Ah, I think you're right, I don't need the second sync() line, as the reading should wait until 32 bits have been clocked in.

I looked at strobed ports, and that does seem like a better solution. I will try that when I get home. The problem I can see is when I do:

sclk <: 0xAA;
sclk <: 0xAA;
sclk <: 0xAA;
sclk <: 0xAA;

Would SS be pulsed, or stay down for the whole duration? Also, what makes the SS go low when I am reading data? I only write once at the very beginning, just to configure the sequencer. From then on, it is just pulsing SS, and clocking the data in.

[ale500]

As SS will be active during the whole output through MOSI (that is why I tied it to it) it will not toggle with clk.As long as you write to MOSI, it will remain asserted, just write again to MOSI before a new cycle begins (if not an empty cycle of sclk will be introduced). For 20 MHz clock it shouldn't be a problem.

Avoid this :

Code: Select all

  MOSI <: 0; // dummy
  long_function(); // <- SS will toggle here if this function takes too long, more than 1 cycle + length of buffered port
  MOSI <: 0; // dummy

[rp181]

Alright, I will try and out and see what gives the best performance!

[ale500]

BTW, nice oscilloscope !

[kster59]

Are you familiar with the sync() statement? I noticed you never used it in your code chunks, but the SPI code I started with had it, so I kept it. I do get junk if I comment that out. According to the xs1.h file, the sync statement will block untill all pending outputs are completed.
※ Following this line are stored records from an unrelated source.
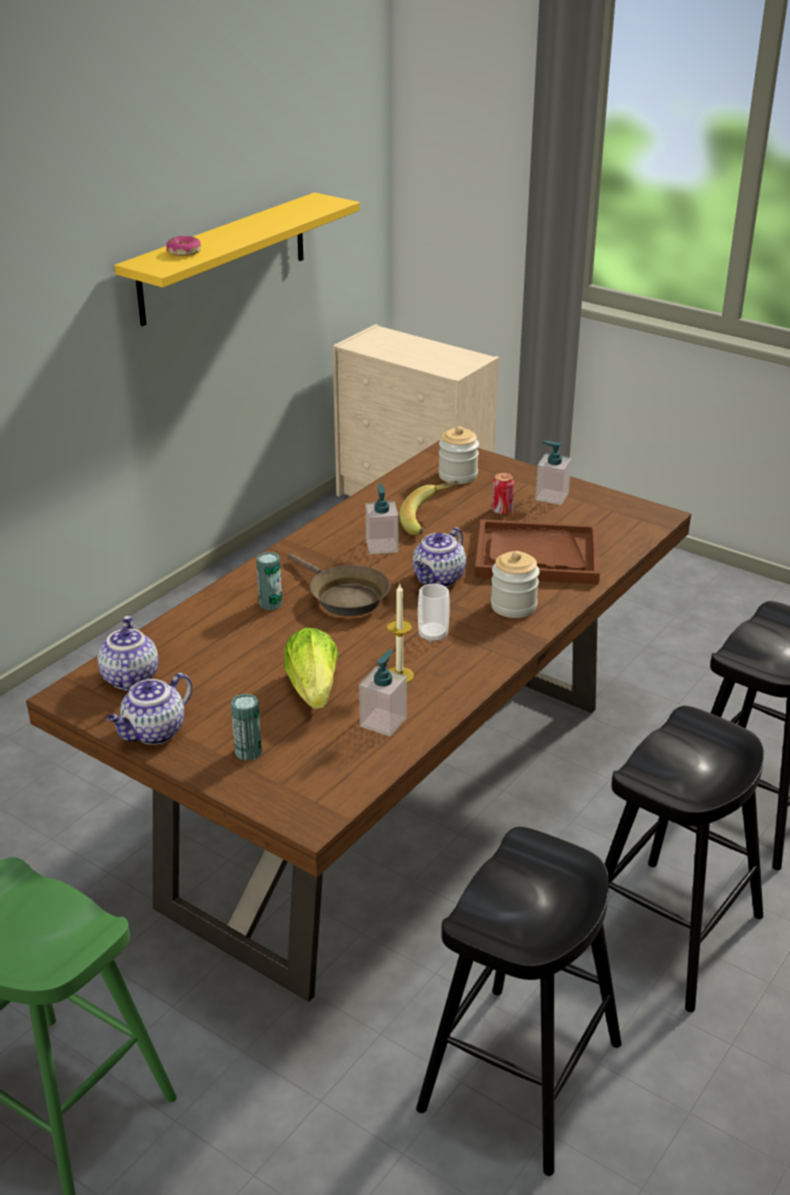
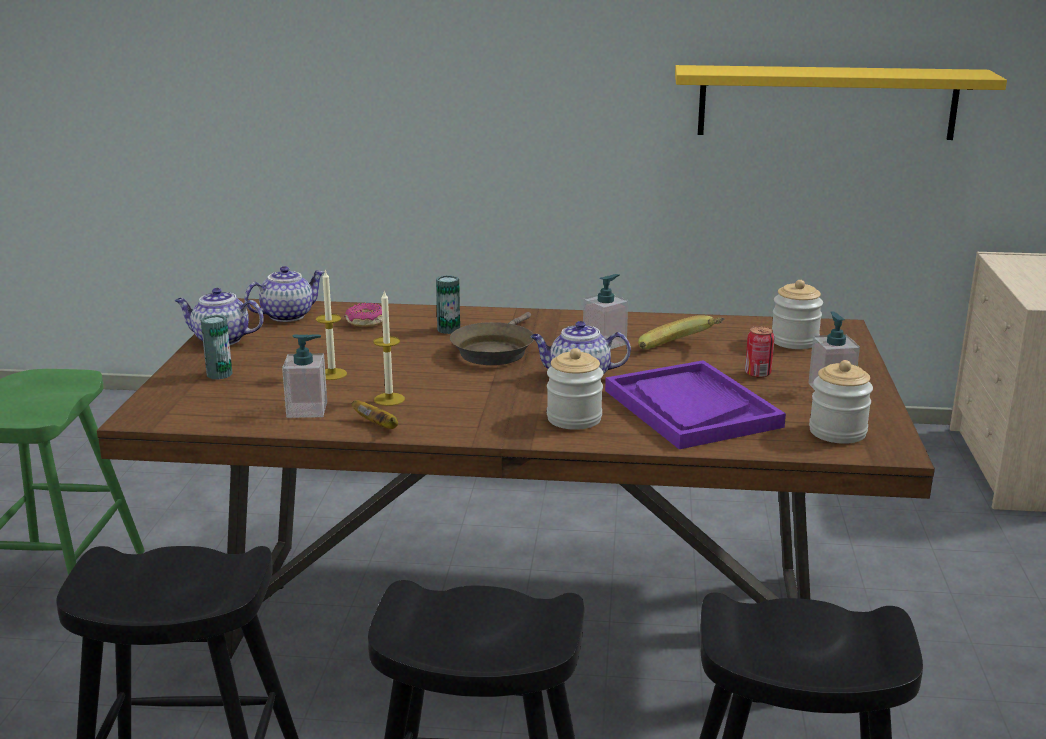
camera: 60 degrees right, 10 degrees down
donut [166,236,201,256] -> donut moved to [345,303,382,327]
lettuce [284,627,338,709] -> candle [316,269,347,380]
cup [418,583,450,643] -> none
brown tray [475,519,600,584] -> purple tray [605,360,786,449]
none -> banana [352,400,398,429]
none -> jar [809,360,873,444]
p53 of Programming Xc on XMOS devices states:
The statement sync (p); causes the processor to wait until the next falling edge on which the last data in
the buffer has been driven for a full period, ensuring that the next instruction is
executed just after a falling edge.

If you do:
pa <: 0xaa; //assume 8 bit buffered port
sync(pa);
pdata <: 1;

Then pa will start producing cycles then you get the third statement somewhere in the middle. It doesn't block until pa has finished outputting then executes the pdata <:1

This is intended behavior and useful for ensuring the third statement executes at the intended time.

Someone at xmos can correct me if I am wrong.

[rp181]

Isn't the keyword "last"? The xs1.h file says:

Waits output all until a port has completed any pending outputs and the
last port-width bits of data has been held on the pins for one clock period.

The way I am interpreting this (and how I am interpreting my results) is that it does wait for all of the data in the buffer and fifo. I will try some more code later, to see if what you are saying is correct.

[kster59]

Seems I was wrong about sync. After running it in the simulator it does indeed block until all the data is outputted.

However this leads to the second problem, if it blocks until all the clock cycles are gone, how can your miso :> data input get any clock cycles since it follows the sync?

[rp181]

I was under the impression that buffered in ports are constantly sampling, with a rolling buffer. Old data is pushed out and new data is stored every clock edge (hence the neccesity of the clearbuf statement - and empty buffer means it has to wait for atleast 32). I forgot the clearbuf once, and I just get garbage (mangled points, I assumed).

EDIT: Also, this is advantageous as SPI is actually simultaneous read/write. If it wasn't rolling, this wouldn't be feasible.